Бумаги я в порядок не привел, хоть и знал, что умираю. Мне не удавалось вести себя так, как если бы, мертвый, я буду продолжать жить: я позволил себе роскошь жить бездумно, после меня хоть потоп, пусть живые сами разбираются! В конце концов я решил не допускать, чтобы мне докучали до последнего вздоха, решил не возиться со сборщиком налогов, со страховыми полисами, не приводить в порядок бумаги, старые письма, рукописи (целые тонны рукописей, может быть, лучше было бы кое-какие сжечь). И целые тачки книг… Хорошо еще, что мне не приходилось заботиться о нафталине для зимней одежды, о прачке, о счетах за провизию – впрочем, Мадлена тоже такими вещами не занималась и поручала их Мари. Мадлена не делает того, что ей не нравится делать. На мне же лежала обязанность платить вовремя за газ, за электричество, за радиоприемник, за квартиру и прочие, так сказать, гражданские обязанности. Уходя в лучший мир, я испытывал облегчение при мысли, что отныне мне не придется больше заниматься мелкими ежедневными дрязгами, что мне уже нечего бояться финансового инспектора, что теперь нам не выключат газ, что нет у меня больше никаких обязанностей. И кто-нибудь непременно скажет, роясь в ящиках моего письменного стола (старика Жан, или мой зять Жильбер, или – как знать? – сама Мадлена): «Куда он все-таки задевал страховой полис?» В моем хаосе, как и в моем почерке, черт ногу сломит. Что греха таить, иной раз я сам не мог разобрать своих каракулей.
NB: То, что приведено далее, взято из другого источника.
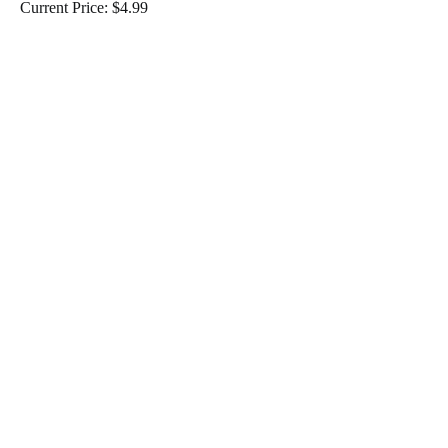
Current Price: $4.99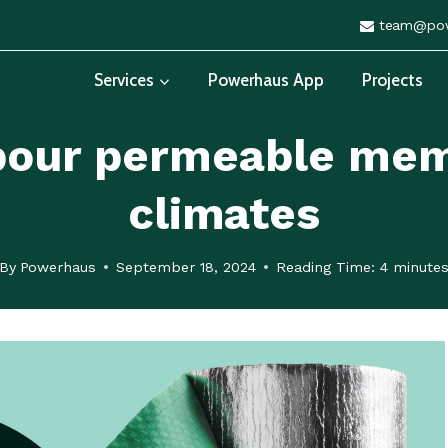
team@pow
Services
Powerhaus App
Projects
apour permeable mem
climates
By
Powerhaus
September 18, 2024
Reading Time:
4
minute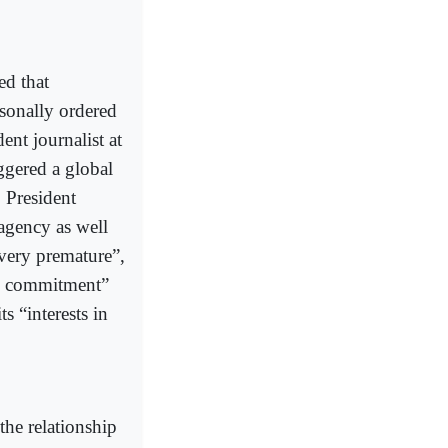
ed that
onally ordered
ent journalist at
ggered a global
 President
agency as well
very premature”,
ic commitment”
s “interests in
the relationship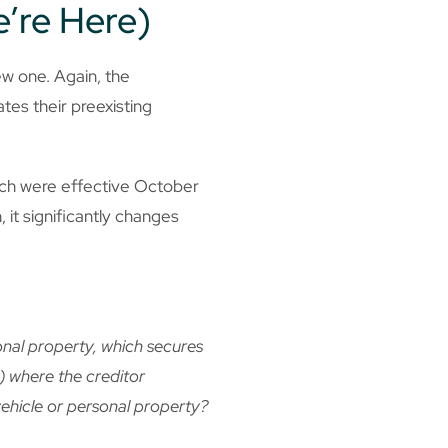
e’re Here)
w one. Again, the
tes their preexisting
hich were effective October
 it significantly changes
onal property, which secures
i) where the creditor
vehicle or personal property?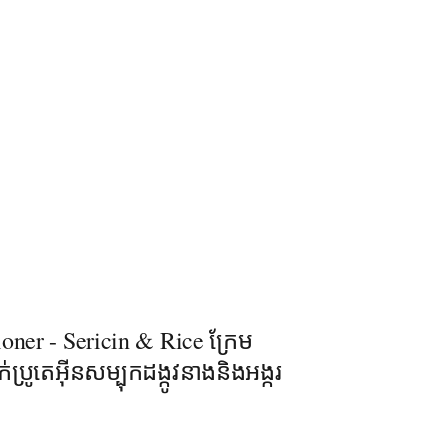
oner - Sericin & Rice ក្រែម
់ប្រូតេអុីនសម្បុកដង្កូវនាងនិងអង្ករ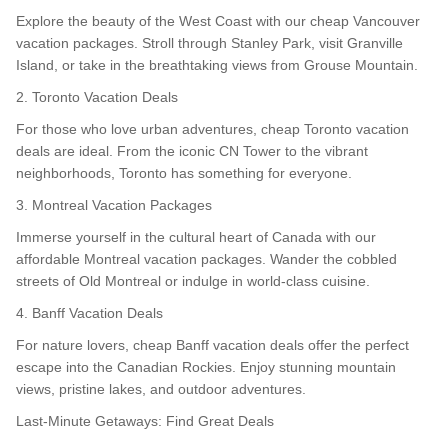
Explore the beauty of the West Coast with our cheap Vancouver
vacation packages. Stroll through Stanley Park, visit Granville
Island, or take in the breathtaking views from Grouse Mountain.
2. Toronto Vacation Deals
For those who love urban adventures, cheap Toronto vacation
deals are ideal. From the iconic CN Tower to the vibrant
neighborhoods, Toronto has something for everyone.
3. Montreal Vacation Packages
Immerse yourself in the cultural heart of Canada with our
affordable Montreal vacation packages. Wander the cobbled
streets of Old Montreal or indulge in world-class cuisine.
4. Banff Vacation Deals
For nature lovers, cheap Banff vacation deals offer the perfect
escape into the Canadian Rockies. Enjoy stunning mountain
views, pristine lakes, and outdoor adventures.
Last-Minute Getaways: Find Great Deals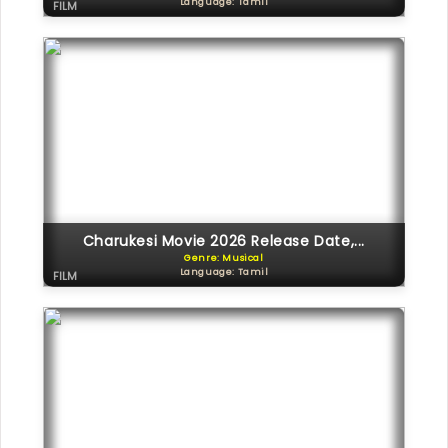
Language: Tamil
FILM
Charukesi Movie 2026 Release Date,...
Genre: Musical
Language: Tamil
FILM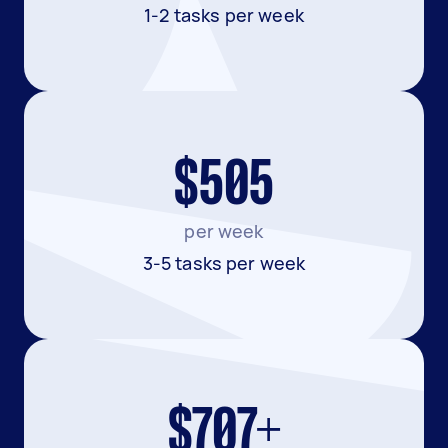
1-2 tasks per week
$505
per week
3-5 tasks per week
$707+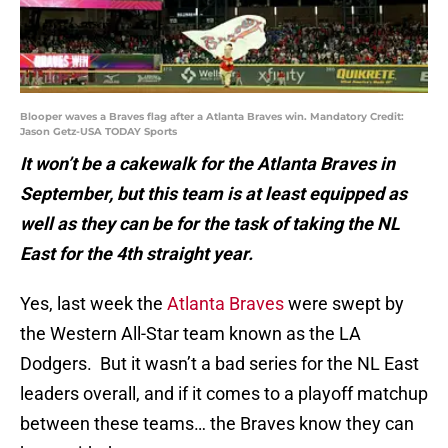
Blooper waves a Braves flag after a Atlanta Braves win. Mandatory Credit:
Jason Getz-USA TODAY Sports
It won’t be a cakewalk for the Atlanta Braves in
September, but this team is at least equipped as
well as they can be for the task of taking the NL
East for the 4th straight year.
Yes, last week the
Atlanta Braves
were swept by
the Western All-Star team known as the LA
Dodgers. But it wasn’t a bad series for the NL East
leaders overall, and if it comes to a playoff matchup
between these teams… the Braves know they can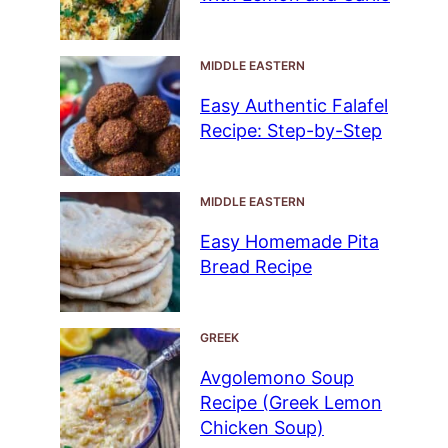
MIDDLE EASTERN
Easy Authentic Falafel
Recipe: Step-by-Step
MIDDLE EASTERN
Easy Homemade Pita
Bread Recipe
GREEK
Avgolemono Soup
Recipe (Greek Lemon
Chicken Soup)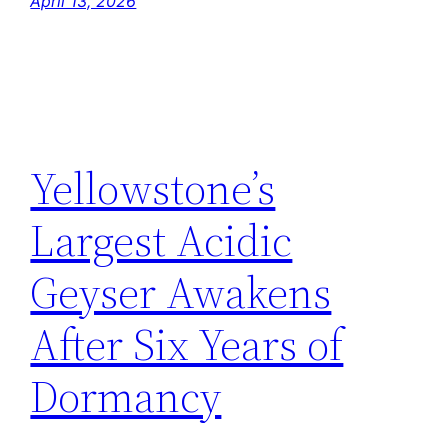
April 13, 2026
Yellowstone’s
Largest Acidic
Geyser Awakens
After Six Years of
Dormancy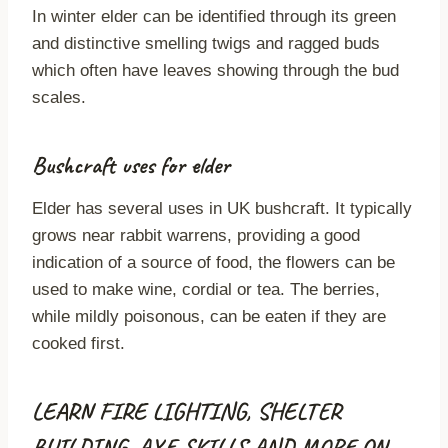
In winter elder can be identified through its green
and distinctive smelling twigs and ragged buds
which often have leaves showing through the bud
scales.
Bushcraft uses for elder
Elder has several uses in UK bushcraft. It typically
grows near rabbit warrens, providing a good
indication of a source of food, the flowers can be
used to make wine, cordial or tea. The berries,
while mildly poisonous, can be eaten if they are
cooked first.
LEARN FIRE LIGHTING, SHELTER
BUILDING, AXE SKILLS AND MORE ON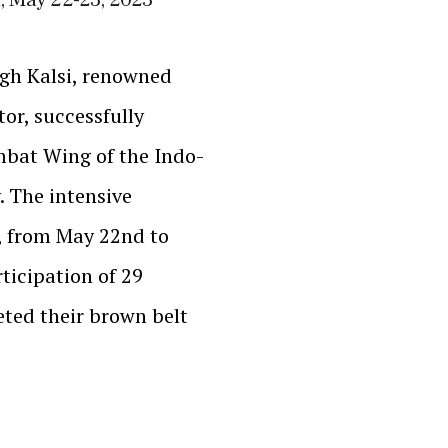
gh Kalsi, renowned
or, successfully
mbat Wing of the Indo-
. The intensive
, from May 22nd to
ticipation of 29
ted their brown belt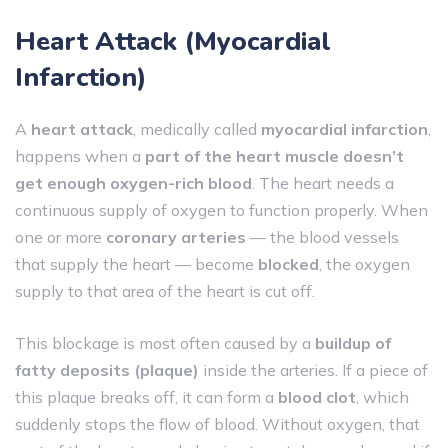
Heart Attack
(Myocardial
Infarction)
A
heart attack
, medically called
myocardial infarction
,
happens when a
part of the heart muscle doesn’t
get enough oxygen-rich blood
. The heart needs a
continuous supply of oxygen to function properly. When
one or more
coronary arteries
— the blood vessels
that supply the heart — become
blocked
, the oxygen
supply to that area of the heart is cut off.
This blockage is most often caused by a
buildup of
fatty deposits (plaque)
inside the arteries. If a piece of
this plaque breaks off, it can form a
blood clot
, which
suddenly stops the flow of blood. Without oxygen, that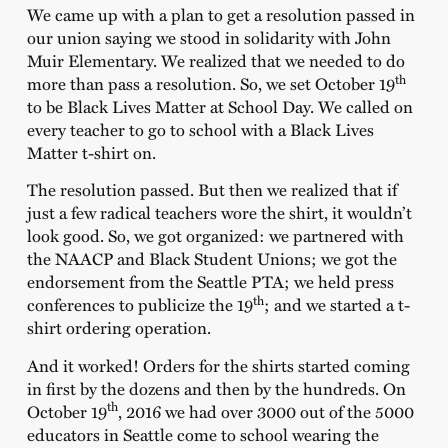
We came up with a plan to get a resolution passed in
our union saying we stood in solidarity with John
Muir Elementary. We realized that we needed to do
th
more than pass a resolution. So, we set October 19
to be Black Lives Matter at School Day. We called on
every teacher to go to school with a Black Lives
Matter t-shirt on.
The resolution passed. But then we realized that if
just a few radical teachers wore the shirt, it wouldn’t
look good. So, we got organized: we partnered with
the NAACP and Black Student Unions; we got the
endorsement from the Seattle PTA; we held press
th
conferences to publicize the 19
; and we started a t-
shirt ordering operation.
And it worked! Orders for the shirts started coming
in first by the dozens and then by the hundreds. On
th
October 19
, 2016 we had over 3000 out of the 5000
educators in Seattle come to school wearing the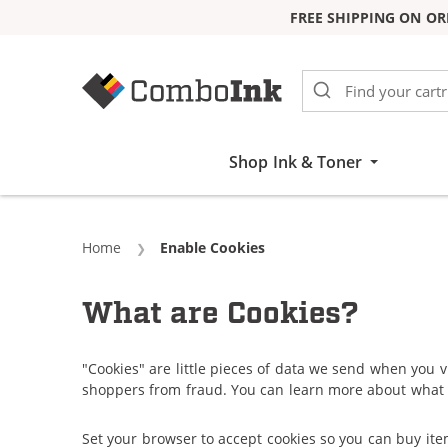
FREE SHIPPING ON OR
Skip to Content
Shop Ink & Toner
Home
Current:
Enable Cookies
What are Cookies?
"Cookies" are little pieces of data we send when you v
shoppers from fraud. You can learn more about what 
Set your browser to accept cookies so you can buy it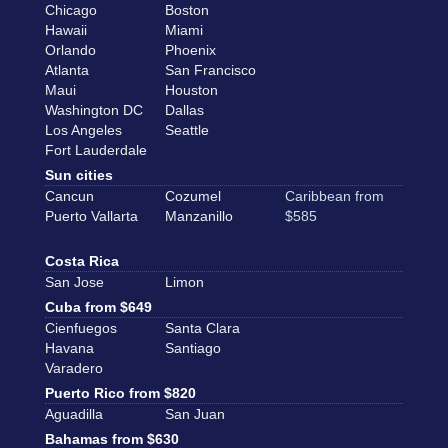
Chicago
Boston
Hawaii
Miami
Orlando
Phoenix
Atlanta
San Francisco
Maui
Houston
Washington DC
Dallas
Los Angeles
Seattle
Fort Lauderdale
Sun cities
Cancun
Cozumel
Caribbean from
Puerto Vallarta
Manzanillo
$585
Costa Rica
San Jose
Limon
Cuba from $649
Cienfuegos
Santa Clara
Havana
Santiago
Varadero
Puerto Rico from $820
Aguadilla
San Juan
Bahamas from $630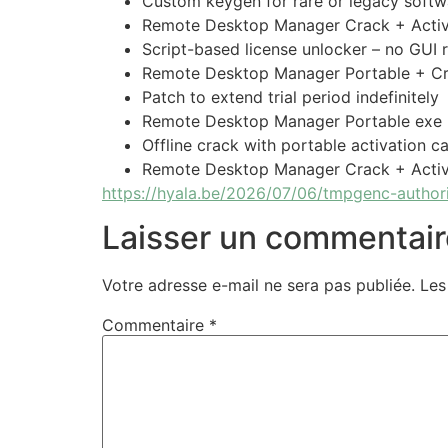
Custom keygen for rare or legacy softw
Remote Desktop Manager Crack + Activa
Script-based license unlocker – no GUI 
Remote Desktop Manager Portable + Cr
Patch to extend trial period indefinitely
Remote Desktop Manager Portable exe
Offline crack with portable activation ca
Remote Desktop Manager Crack + Acti
https://hyala.be/2026/07/06/tmpgenc-authori
Laisser un commentair
Votre adresse e-mail ne sera pas publiée.
Les
Commentaire
*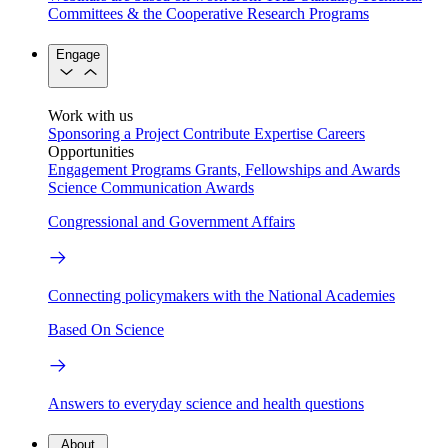
Committees & the Cooperative Research Programs
Engage
Work with us
Sponsoring a Project
Contribute Expertise
Careers
Opportunities
Engagement Programs
Grants, Fellowships and Awards
Science Communication Awards
Congressional and Government Affairs
Connecting policymakers with the National Academies
Based On Science
Answers to everyday science and health questions
About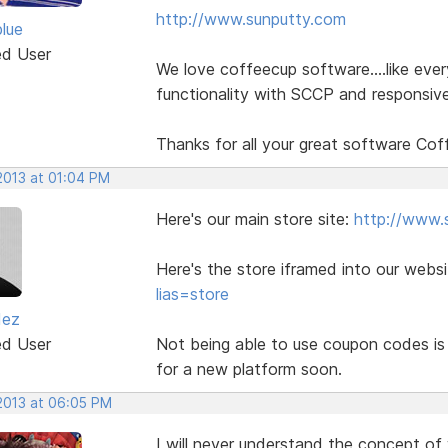
http://www.sunputty.com
blue
ed User
We love coffeecup software....like eve
functionality with SCCP and responsive
Thanks for all your great software Cof
2013 at 01:04 PM
Here's our main store site:
http://www.
Here's the store iframed into our webs
lias=store
dez
ed User
Not being able to use coupon codes is 
for a new platform soon.
 2013 at 06:05 PM
I will never understand the concept of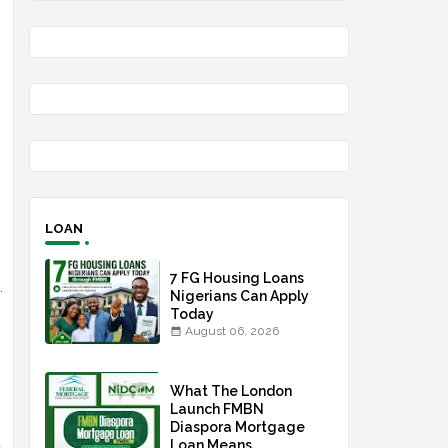
LOAN
7 FG Housing Loans
.
Nigerians Can Apply
Today
August 06, 2026
What The London
Launch FMBN
Diaspora Mortgage
Loan Means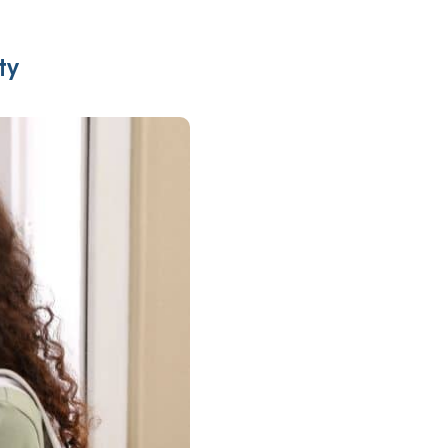
Insurance
entity
Low-Income Lending
Protection
ty
& Credit
About
ty Theft Protection
rement
About Lafayette
ces
Finances
Board, Committees & Staff
e Banking
Partnerships
e Banking
D.C. United Partnership
t Deposit
Washington Spirit Partnership
ral Program
rship Benefits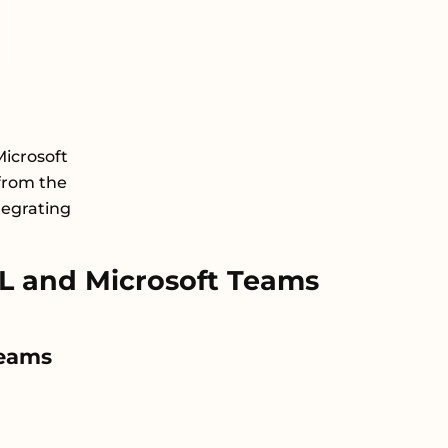
icrosoft
from the
tegrating
 and Microsoft Teams
Teams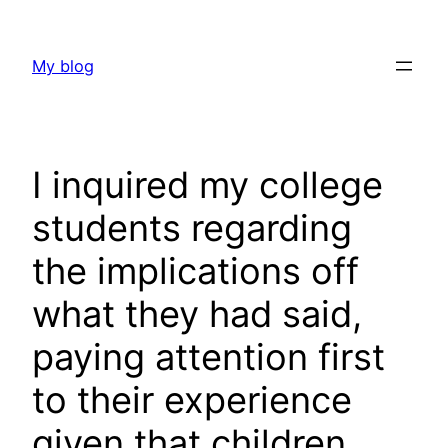
Skip
to
My blog
content
I inquired my college
students regarding
the implications off
what they had said,
paying attention first
to their experience
given that children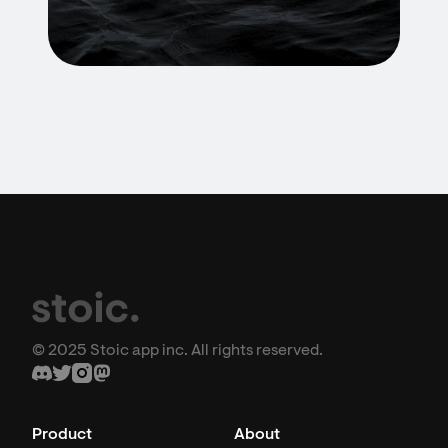
© 2025 Stoic app inc. All rights reserved.
Product
About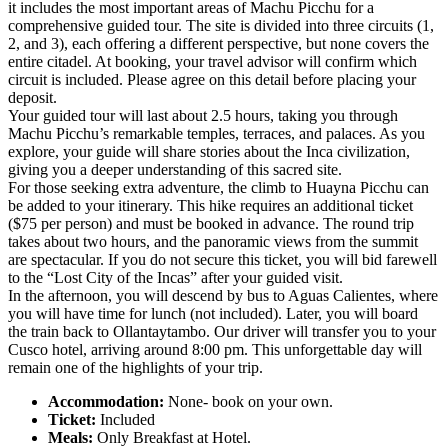
it includes the most important areas of Machu Picchu for a
comprehensive guided tour. The site is divided into three circuits (1,
2, and 3), each offering a different perspective, but none covers the
entire citadel. At booking, your travel advisor will confirm which
circuit is included. Please agree on this detail before placing your
deposit.
Your guided tour will last about 2.5 hours, taking you through
Machu Picchu’s remarkable temples, terraces, and palaces. As you
explore, your guide will share stories about the Inca civilization,
giving you a deeper understanding of this sacred site.
For those seeking extra adventure, the climb to Huayna Picchu can
be added to your itinerary. This hike requires an additional ticket
($75 per person) and must be booked in advance. The round trip
takes about two hours, and the panoramic views from the summit
are spectacular. If you do not secure this ticket, you will bid farewell
to the “Lost City of the Incas” after your guided visit.
In the afternoon, you will descend by bus to Aguas Calientes, where
you will have time for lunch (not included). Later, you will board
the train back to Ollantaytambo. Our driver will transfer you to your
Cusco hotel, arriving around 8:00 pm. This unforgettable day will
remain one of the highlights of your trip.
Accommodation:
None- book on your own.
Ticket:
Included
Meals:
Only Breakfast at Hotel.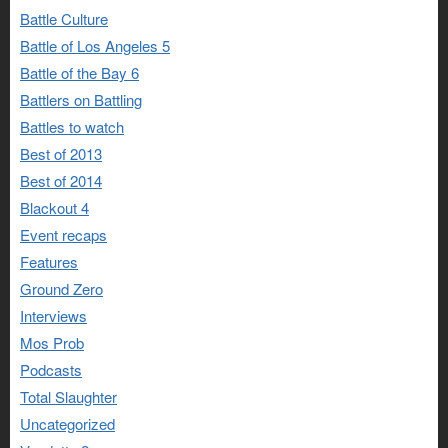
Battle Culture
Battle of Los Angeles 5
Battle of the Bay 6
Battlers on Battling
Battles to watch
Best of 2013
Best of 2014
Blackout 4
Event recaps
Features
Ground Zero
Interviews
Mos Prob
Podcasts
Total Slaughter
Uncategorized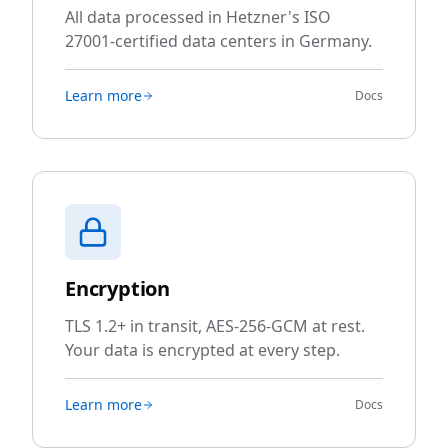
All data processed in Hetzner's ISO
27001-certified data centers in Germany.
Learn more
Docs
Encryption
TLS 1.2+ in transit, AES-256-GCM at rest.
Your data is encrypted at every step.
Learn more
Docs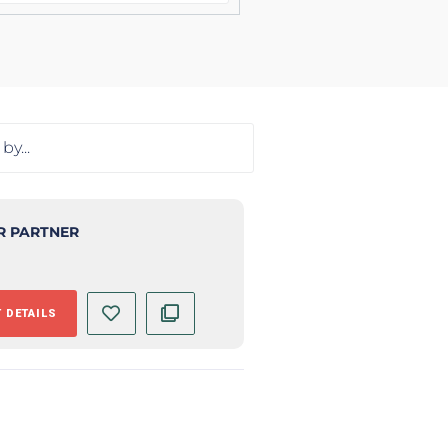
R PARTNER
 DETAILS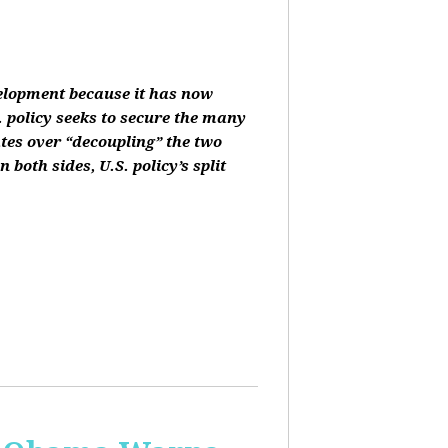
velopment because it has now
 policy seeks to secure the many
ates over “decoupling” the two
oth sides, U.S. policy’s split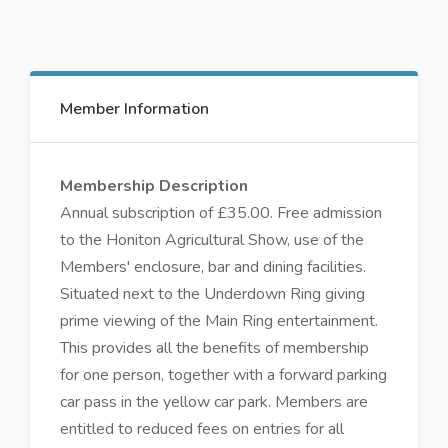
Member Information
Membership Description
Annual subscription of £35.00. Free admission
to the Honiton Agricultural Show, use of the
Members' enclosure, bar and dining facilities.
Situated next to the Underdown Ring giving
prime viewing of the Main Ring entertainment.
This provides all the benefits of membership
for one person, together with a forward parking
car pass in the yellow car park. Members are
entitled to reduced fees on entries for all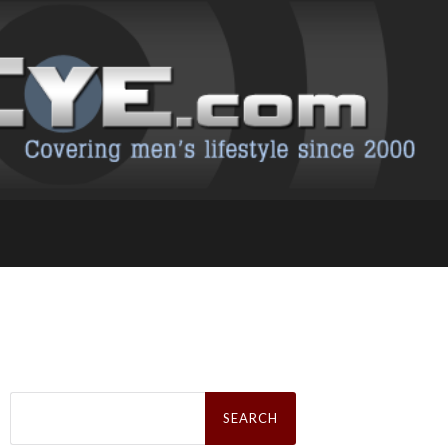
Search
for: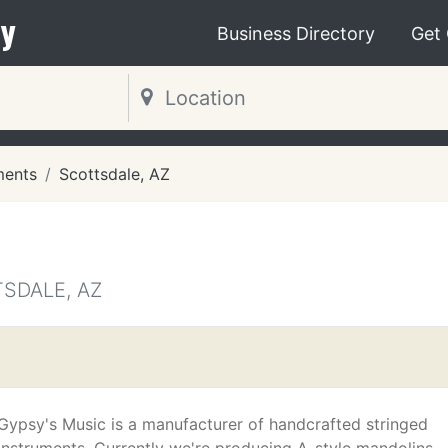
y
Business Directory
Get
ments
Scottsdale, AZ
SDALE, AZ
Gypsy's Music is a manufacturer of handcrafted stringed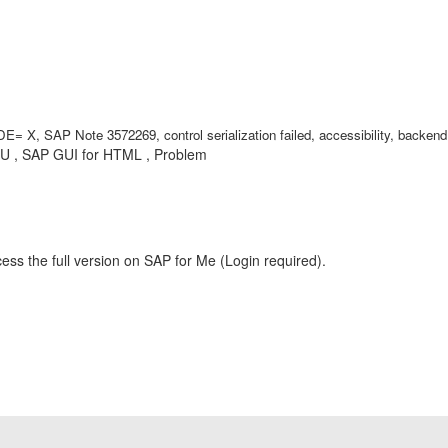
 SAP Note 3572269, control serialization failed, accessibility, backend, b
GU , SAP GUI for HTML , Problem
ess the full version on SAP for Me (Login required).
Я знал уже довольно давно, что умираю, и не без услады тихо шел ко дну. С виду все как будто было по-прежнему, но с этих самых пор я разрешил себе не выполнять мелких, отравлявших мне существование обязанностей. Не будь у меня опасения, что все пойдет иначе, чем предусмотрено, опасения, что я проживу дольше, чем смогу перенести, – я, несмотря на все мои муки, согласился бы пожить еще несколько месяцев, устроил бы себе каникулы. Не знаю, было ли известно Мадлене мое состояние, но только с самого начала болезни она не раз мне говорила: «Оставь, я сделаю…» И она звонила по телефону и отказывалась от обеда, о котором я не мог думать без содрогания, – и об обеде, и о телефонном звонке. Правда, мне чудилось, будто за ее гладким лбом я читаю: «Если ты болен, еще не значит, что ты имеешь право вести себя как хам…» В то время я уже был способен не пойти на званый обед, не предупредив хозяев. И я думал, глядя на прячущую от меня глаза Мадлену, думал с печалью и душевной бесцеремонностью: «Девочка моя, дорогая моя девочка, не будь такой гордой, кто знает, как ты будешь себя вести, когда придет твой черед. Ибо он придет, и это так же верно, как то, что пока умираю я».

А следовало бы все-таки сделать последние распоряжения… И именно поэтому, пока кортеж движется по авеню Мэн, я думаю о своем зубном враче, который всегда все держал в ажуре, все предусмотрел в жизни, кроме собственной внезапной смерти. Дантисты совсем иное дело, чем, скажем, терапевты, больные их превозносят и твердо верят, что «их» – самый лучший, самый искусный, самый непогрешимый. У «моего» был лишь один недостаток: он любил разговаривать со мной о политике, когда я сидел с открытым ртом, а так как мы расходились во взглядах, в ответ я только хрипел. Он разглагольствовал долго и лишь изредка прерывал свою речь категорическим «Не закрывайте». Это был самый организованный на свете человек, самый предусмотрительный даже в мелочах. Впрочем, ничего удивительного: его отец был часовщик. Все в жизни моего милейшего дантиста, равно как и в его зубоврачебных делах, шло на редкость точно. Все он делал на совесть, не спеша, терпеливо, упорно.